While The Bahamas ranked above Barbados, St Vincent and the Grenadines, Guyana, St Kitts and Nevis and Grenada in the latest World Bank rankings, it was behind Jamaica, Trinidad & Tobago, the Dominican Republic, Dominica, and Antigua and Barbuda. Jamaica led the Caribbean in 75th spot, an area once inhabited by The Bahamas.
Mr Turnquest, meanwhile, confirmed the Government's "ease of doing business" committee, headed by Mrs Holowesko and attorney Bryan Glinton, had submitted their final report.
"We are in the process of evaluating all the recommendations that have been made, and are providing and drafting legislative amendments that are necessary to give effect to some of what has been made," he told Tribune Business.
Mr Turnquest said these changes will be unveiled with the mid-year Budget, and emphasised that the Government planned to press on with reform regardless of how The Bahamas is ranked by the World Bank and others.
"Generally speaking, all of these ratings people have short-changed us with respect to the tremendous effort made, and improvements made, to various systems," he said. "We continue to press on, recognising no one is going to give us anything, and that we're going to have to go out and demonstrate and prove it.
"There's definitely keen interest in this area. It is the focus of the Government, and I'm confident we'll achieve the necessary results. The fact we have not dropped in the rankings is a significant achievement. The fact we are making changes is a net positive."
The World Bank's latest index did give The Bahamas credit for reforms that made it easier to pay taxes and obtain credit. The former referred to the online system for filing and paying Value-Added Tax (VAT), while the latter was boosted by the passage of legislation that governs the proposed Credit Bureau.
And The Bahamas' achieved a modest improvement in its scores in six of the 10 categories in which itself and 189 countries were rates.
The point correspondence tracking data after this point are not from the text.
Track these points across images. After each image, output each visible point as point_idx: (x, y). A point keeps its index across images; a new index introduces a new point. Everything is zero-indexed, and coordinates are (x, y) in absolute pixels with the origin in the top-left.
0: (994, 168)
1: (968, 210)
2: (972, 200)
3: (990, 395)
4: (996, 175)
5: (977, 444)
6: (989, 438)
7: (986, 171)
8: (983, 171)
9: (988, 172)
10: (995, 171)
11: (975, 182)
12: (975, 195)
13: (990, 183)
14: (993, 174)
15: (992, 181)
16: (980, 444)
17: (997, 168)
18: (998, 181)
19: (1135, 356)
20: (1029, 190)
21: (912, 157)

The improved scores were obtained in the categories of paying taxes; starting a business; dealing with construction permits; getting electricity; registering property; and resolving insolvency.
Together, this contributed to a modest rise in The Bahamas' overall score, but was not enough to alter its "inertia" in the World Bank rankings. And many Bahamian consumers and businesses are likely to regard it as ironic that the category in which this nation is ranked highest, at 50th in the world, is "paying taxes". This represented an improvement on the prior year's 55th spot.
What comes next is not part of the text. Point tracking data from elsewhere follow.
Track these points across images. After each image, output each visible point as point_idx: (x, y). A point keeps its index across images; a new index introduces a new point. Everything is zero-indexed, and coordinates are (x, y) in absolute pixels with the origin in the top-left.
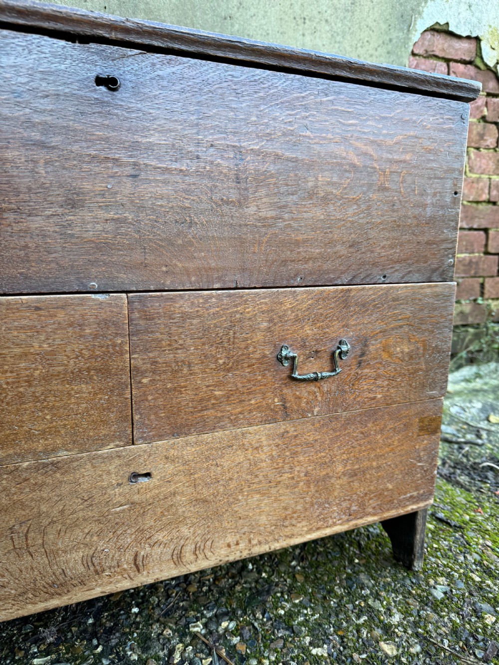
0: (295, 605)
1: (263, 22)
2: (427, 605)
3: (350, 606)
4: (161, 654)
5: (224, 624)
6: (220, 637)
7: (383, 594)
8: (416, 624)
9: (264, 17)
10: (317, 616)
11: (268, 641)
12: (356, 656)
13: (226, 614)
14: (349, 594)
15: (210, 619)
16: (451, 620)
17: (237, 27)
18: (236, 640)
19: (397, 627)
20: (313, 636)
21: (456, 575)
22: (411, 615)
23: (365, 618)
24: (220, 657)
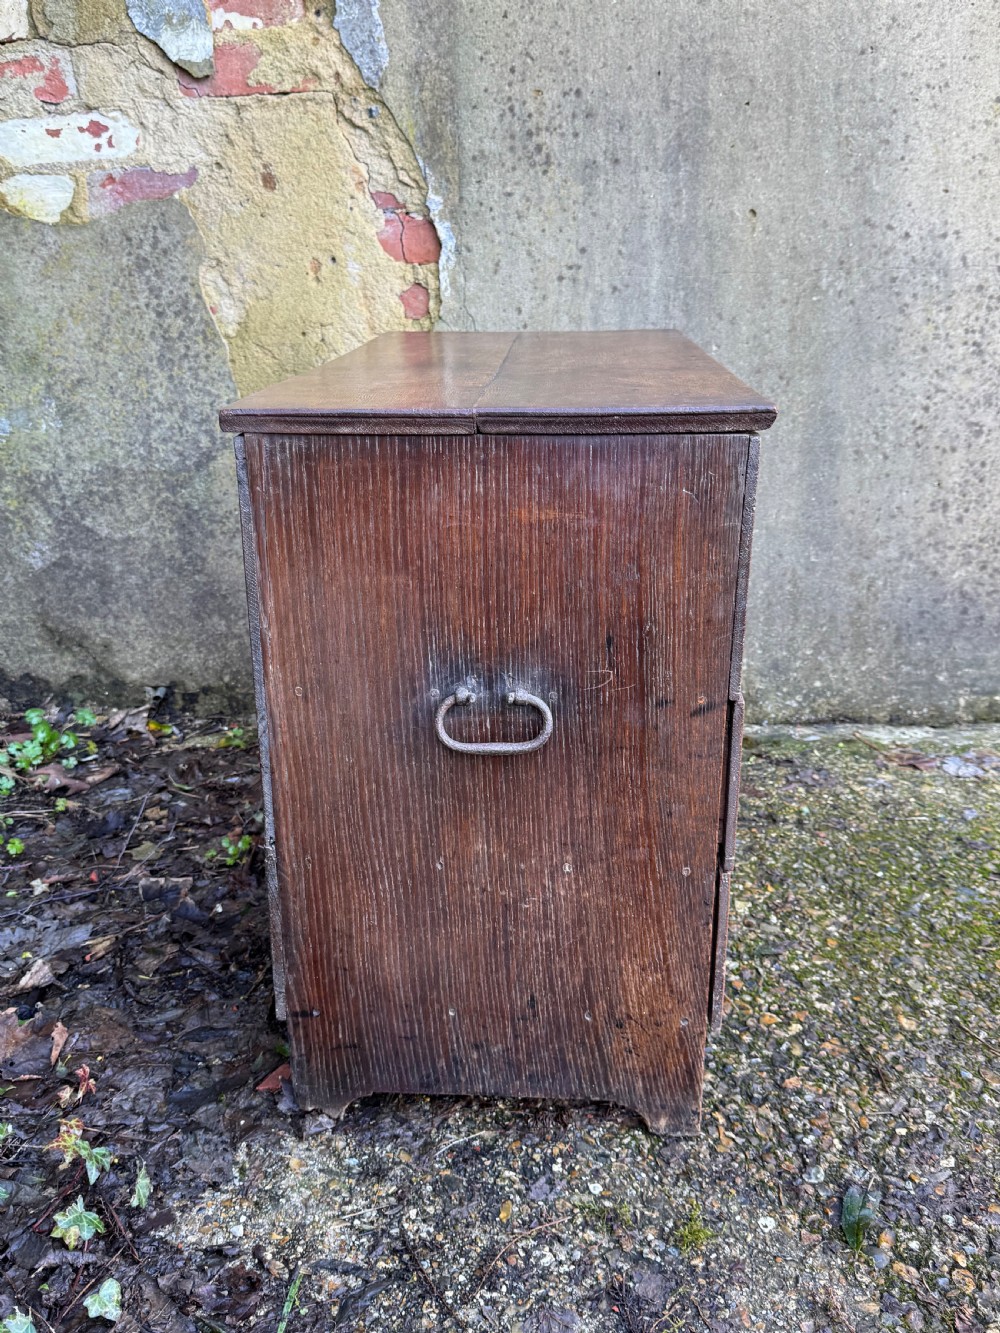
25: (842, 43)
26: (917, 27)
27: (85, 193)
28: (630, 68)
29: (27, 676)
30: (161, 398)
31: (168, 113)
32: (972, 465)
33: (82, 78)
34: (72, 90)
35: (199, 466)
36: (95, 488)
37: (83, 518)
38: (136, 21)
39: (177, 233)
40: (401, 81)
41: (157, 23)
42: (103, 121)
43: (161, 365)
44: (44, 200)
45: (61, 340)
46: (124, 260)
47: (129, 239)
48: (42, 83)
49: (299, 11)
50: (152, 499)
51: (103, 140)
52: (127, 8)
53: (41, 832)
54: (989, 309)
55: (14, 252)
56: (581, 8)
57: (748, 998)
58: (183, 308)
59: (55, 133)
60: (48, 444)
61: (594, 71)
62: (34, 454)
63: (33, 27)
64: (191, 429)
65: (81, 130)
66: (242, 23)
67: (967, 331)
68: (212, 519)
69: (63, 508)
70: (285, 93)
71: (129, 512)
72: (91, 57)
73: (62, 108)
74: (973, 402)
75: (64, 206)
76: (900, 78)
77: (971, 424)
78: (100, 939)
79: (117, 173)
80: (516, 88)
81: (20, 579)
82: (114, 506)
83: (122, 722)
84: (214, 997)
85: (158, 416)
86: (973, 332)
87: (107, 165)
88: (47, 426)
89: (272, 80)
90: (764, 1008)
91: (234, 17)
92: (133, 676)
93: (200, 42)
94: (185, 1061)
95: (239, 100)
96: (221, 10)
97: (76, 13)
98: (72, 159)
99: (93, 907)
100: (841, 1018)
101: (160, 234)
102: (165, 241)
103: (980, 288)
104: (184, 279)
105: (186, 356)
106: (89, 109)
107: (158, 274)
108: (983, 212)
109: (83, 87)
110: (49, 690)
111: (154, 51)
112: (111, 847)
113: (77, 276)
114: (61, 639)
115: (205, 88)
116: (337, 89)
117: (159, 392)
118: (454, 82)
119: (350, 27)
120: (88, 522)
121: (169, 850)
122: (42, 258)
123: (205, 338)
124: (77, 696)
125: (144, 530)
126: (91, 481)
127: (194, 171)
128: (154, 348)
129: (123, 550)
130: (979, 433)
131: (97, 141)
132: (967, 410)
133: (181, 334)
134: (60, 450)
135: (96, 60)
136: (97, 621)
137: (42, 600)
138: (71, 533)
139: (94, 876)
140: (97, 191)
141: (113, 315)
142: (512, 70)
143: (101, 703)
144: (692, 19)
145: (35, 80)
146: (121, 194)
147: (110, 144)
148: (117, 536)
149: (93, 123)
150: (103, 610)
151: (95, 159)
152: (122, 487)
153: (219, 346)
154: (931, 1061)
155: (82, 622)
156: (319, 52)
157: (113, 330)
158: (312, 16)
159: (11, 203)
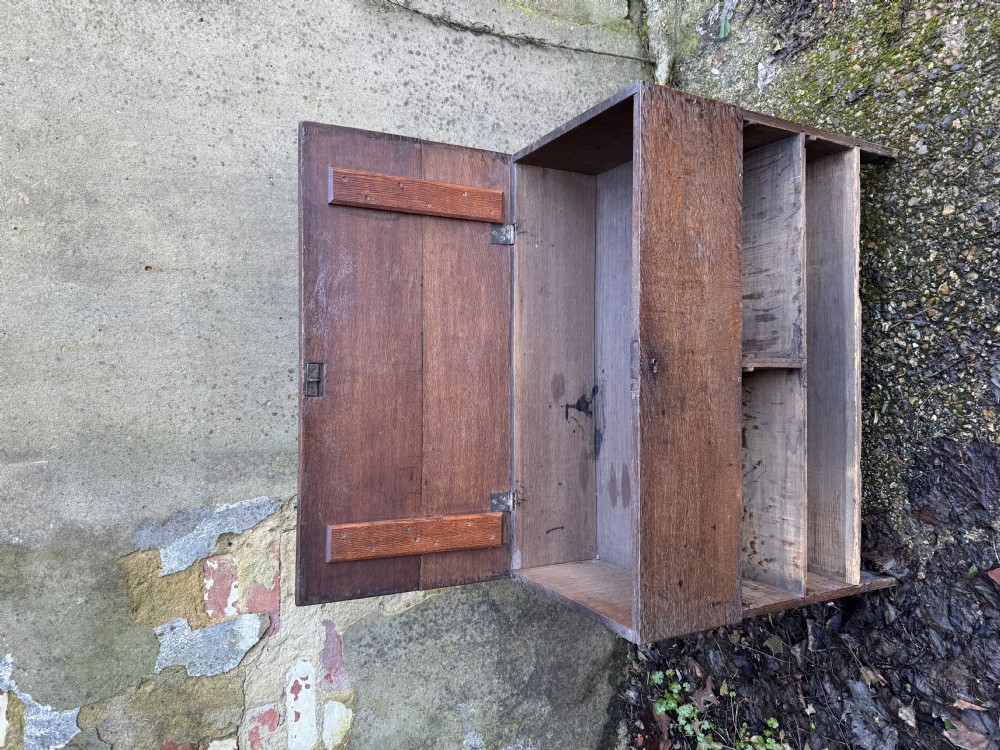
0: (893, 258)
1: (270, 136)
2: (928, 164)
3: (908, 221)
4: (896, 352)
5: (890, 309)
6: (897, 314)
7: (907, 191)
8: (940, 181)
9: (264, 134)
10: (907, 247)
11: (912, 284)
12: (945, 234)
13: (882, 306)
14: (897, 216)
15: (882, 316)
16: (946, 154)
17: (279, 171)
18: (904, 305)
19: (936, 195)
20: (920, 256)
21: (912, 124)
22: (932, 180)
23: (921, 214)
24: (913, 319)
25: (266, 197)
26: (258, 147)
27: (335, 693)
28: (277, 337)
29: (608, 710)
30: (458, 637)
31: (290, 642)
32: (516, 131)
33: (265, 700)
34: (272, 706)
35: (498, 611)
36: (508, 676)
37: (524, 682)
38: (232, 666)
39: (362, 632)
40: (278, 487)
41: (234, 652)
42: (291, 684)
43: (440, 638)
44: (339, 718)
45: (422, 703)
46: (377, 665)
47: (366, 663)
48: (266, 727)
49: (228, 557)
50: (515, 640)
51: (303, 683)
52: (223, 673)
53: (750, 706)
54: (428, 113)
55: (370, 737)
56: (236, 369)
57: (924, 299)
58: (408, 625)
59: (298, 715)
60: (482, 707)
61: (278, 361)
62: (488, 715)
63: (230, 735)
64: (477, 616)
65: (296, 699)
66: (235, 595)
67: (441, 129)
68: (526, 601)
69: (518, 695)
70: (280, 564)
71: (521, 654)
72: (251, 695)
73: (282, 713)
74: (480, 128)
75: (343, 706)
76: (289, 161)
77: (493, 131)
78: (865, 676)
79: (324, 673)
80: (286, 412)
81: (556, 719)
82: (518, 663)
83: (644, 653)
84: (918, 611)
85: (468, 638)
86: (441, 124)
87: (319, 680)
88: (472, 708)
89: (272, 573)
90: (934, 290)
91: (230, 600)
92: (610, 646)
93: (247, 623)
94: (981, 632)
95: (283, 596)
96: (226, 610)
97: (225, 707)
98: (314, 703)
99: (827, 678)
100: (943, 247)
101: (364, 642)
102: (368, 639)
103: (416, 118)
104: (390, 625)
105: (435, 622)
106: (284, 694)
107: (387, 643)
108: (372, 113)
109: (271, 699)
110: (616, 696)
111: (252, 654)
112: (771, 665)
113: (386, 695)
114: (589, 692)
115: (275, 617)
116: (279, 530)
117: (455, 638)
118: (279, 454)
119: (242, 522)
120: (526, 679)
121: (771, 630)
122: (374, 719)
123: (425, 610)
124: (620, 679)
125: (532, 644)
126: (504, 678)
127: (325, 623)
128: (430, 642)
129: (542, 656)
130: (498, 125)
131: (303, 688)
132: (485, 132)
133: (423, 625)
134: (486, 699)
135: (254, 692)
136: (580, 670)
137: (568, 704)
138: (532, 689)
139: (800, 677)
140: (334, 686)
141: (410, 670)
142: (275, 414)
143: (624, 664)
144: (247, 295)
145: (264, 732)
146: (337, 670)
147: (306, 678)
148: (534, 660)
149: (292, 692)
150: (574, 666)
151: (315, 688)
152: (508, 658)
153: (431, 600)
154: (984, 200)
155: (580, 679)
156: (256, 542)
157: (418, 670)
158: (233, 548)
159: (339, 741)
The Bahamas also saw modest year-over-year improvement on "starting a business", where it rose from 108th to 105th, while it moved upwards on the "ease of getting electricity" - from 117th to 87th.
But, in the other categories, the only way appeared to be down. The Bahamas fell from 86th to 91st for "dealing with construction permits"; from 142nd to 114th on the "ease of getting credit"; from 167th to 169th on the "ease of registering property"; from 157th to 161st in "trading across borders"; from 129th to 132nd on minority investor protection; and from 74th to 84th on enforcing contracts.
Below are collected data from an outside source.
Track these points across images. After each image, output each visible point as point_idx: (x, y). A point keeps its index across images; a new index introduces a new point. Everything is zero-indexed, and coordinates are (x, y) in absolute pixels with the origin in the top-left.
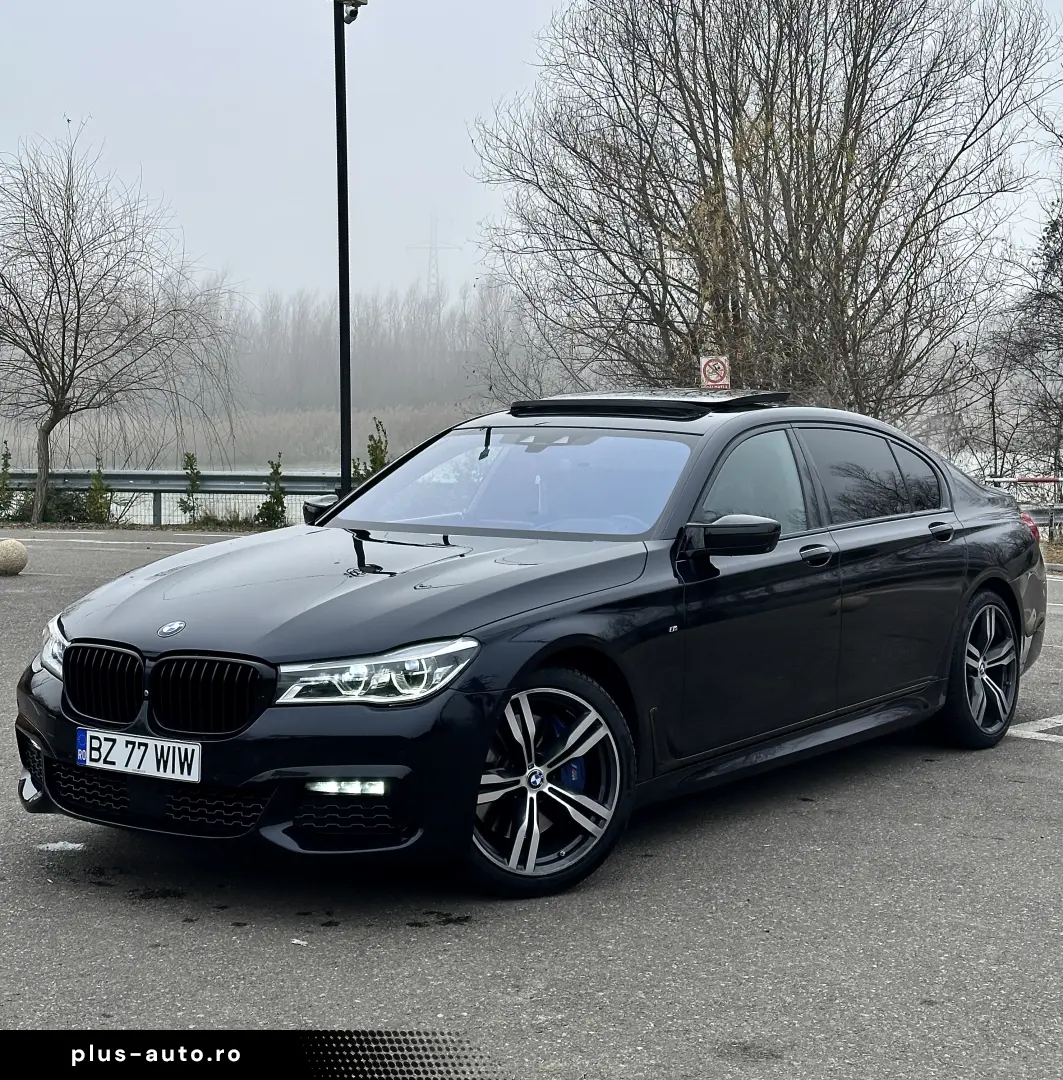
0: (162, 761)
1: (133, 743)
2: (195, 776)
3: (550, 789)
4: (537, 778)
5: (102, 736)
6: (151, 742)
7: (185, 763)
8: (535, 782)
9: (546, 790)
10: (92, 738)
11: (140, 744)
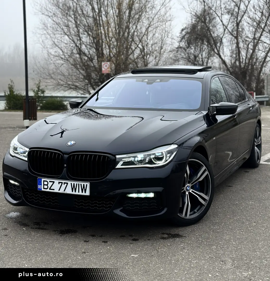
0: (73, 188)
1: (62, 183)
2: (88, 193)
3: (192, 191)
4: (189, 187)
5: (48, 180)
6: (69, 183)
7: (84, 189)
8: (188, 189)
9: (191, 191)
10: (44, 181)
11: (64, 183)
The World Bank's annual 'ease of doing business' index is used as a key indicator by international investors to guide them in their decision-making, as it enables them to gauge how easy it is to conduct commerce in a particular nation.
Smooth regulatory processes are especially important to a Bahamian economy positioned as an international financial and business centre (IFC), but investors will be especially wary of allocating capital to projects in low-ranked nations, or those that have suffered consecutive falls such as the Bahamas, as this gives them the impression that their investments will be unsafe, and caught up in too much bureaucracy and red tape.